BRIEF: Each entry should appear in the answer exactly as written.

Start of RECORDS PROVIDED

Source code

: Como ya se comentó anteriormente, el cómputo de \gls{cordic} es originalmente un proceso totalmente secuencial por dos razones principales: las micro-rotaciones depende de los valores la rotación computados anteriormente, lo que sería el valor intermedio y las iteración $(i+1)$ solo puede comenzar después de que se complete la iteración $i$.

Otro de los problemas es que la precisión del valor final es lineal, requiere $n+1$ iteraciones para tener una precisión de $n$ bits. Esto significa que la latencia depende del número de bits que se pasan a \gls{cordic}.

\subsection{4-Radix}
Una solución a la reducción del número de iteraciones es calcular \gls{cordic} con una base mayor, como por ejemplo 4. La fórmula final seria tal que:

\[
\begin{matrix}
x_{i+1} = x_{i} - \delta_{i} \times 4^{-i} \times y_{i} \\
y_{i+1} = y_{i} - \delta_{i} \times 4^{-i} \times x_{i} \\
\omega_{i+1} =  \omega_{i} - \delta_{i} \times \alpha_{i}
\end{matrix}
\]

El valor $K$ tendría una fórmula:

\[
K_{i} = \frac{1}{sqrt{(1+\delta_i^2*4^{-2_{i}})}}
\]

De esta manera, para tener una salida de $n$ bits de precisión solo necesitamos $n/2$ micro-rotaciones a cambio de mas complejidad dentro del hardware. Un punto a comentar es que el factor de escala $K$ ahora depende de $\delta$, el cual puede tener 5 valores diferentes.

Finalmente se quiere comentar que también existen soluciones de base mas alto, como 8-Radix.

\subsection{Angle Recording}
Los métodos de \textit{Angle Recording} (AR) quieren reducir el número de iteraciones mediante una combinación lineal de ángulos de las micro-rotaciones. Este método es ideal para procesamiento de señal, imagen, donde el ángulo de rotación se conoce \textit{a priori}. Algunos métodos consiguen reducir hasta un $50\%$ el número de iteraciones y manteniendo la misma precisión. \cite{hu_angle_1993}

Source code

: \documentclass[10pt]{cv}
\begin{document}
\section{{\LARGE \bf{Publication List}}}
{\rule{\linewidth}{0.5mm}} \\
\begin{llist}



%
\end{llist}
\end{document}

End of RECORDS PROVIDED

COMPLETED EXERCISE:
Source code

: Como ya se comentó anteriormente, el cómputo de \gls{cordic} es originalmente un proceso totalmente secuencial por dos razones principales: las micro-rotaciones depende de los valores la rotación computados anteriormente, lo que sería el valor intermedio y las iteración $(i+1)$ solo puede comenzar después de que se complete la iteración $i$.

Otro de los problemas es que la precisión del valor final es lineal, requiere $n+1$ iteraciones para tener una precisión de $n$ bits. Esto significa que la latencia depende del número de bits que se pasan a \gls{cordic}.

\subsection{4-Radix}
Una solución a la reducción del número de iteraciones es calcular \gls{cordic} con una base mayor, como por ejemplo 4. La fórmula final seria tal que:

\[
\begin{matrix}
x_{i+1} = x_{i} - \delta_{i} \times 4^{-i} \times y_{i} \\
y_{i+1} = y_{i} - \delta_{i} \times 4^{-i} \times x_{i} \\
\omega_{i+1} =  \omega_{i} - \delta_{i} \times \alpha_{i}
\end{matrix}
\]

El valor $K$ tendría una fórmula:

\[
K_{i} = \frac{1}{sqrt{(1+\delta_i^2*4^{-2_{i}})}}
\]

De esta manera, para tener una salida de $n$ bits de precisión solo necesitamos $n/2$ micro-rotaciones a cambio de mas complejidad dentro del hardware. Un punto a comentar es que el factor de escala $K$ ahora depende de $\delta$, el cual puede tener 5 valores diferentes.

Finalmente se quiere comentar que también existen soluciones de base mas alto, como 8-Radix.

\subsection{Angle Recording}
Los métodos de \textit{Angle Recording} (AR) quieren reducir el número de iteraciones mediante una combinación lineal de ángulos de las micro-rotaciones. Este método es ideal para procesamiento de señal, imagen, donde el ángulo de rotación se conoce \textit{a priori}. Algunos métodos consiguen reducir hasta un $50\%$ el número de iteraciones y manteniendo la misma precisión. \cite{hu_angle_1993}

Source code

: \documentclass[10pt]{cv}
\begin{document}
\section{{\LARGE \bf{Publication List}}}
{\rule{\linewidth}{0.5mm}} \\
\begin{llist}



%
\end{llist}
\end{document}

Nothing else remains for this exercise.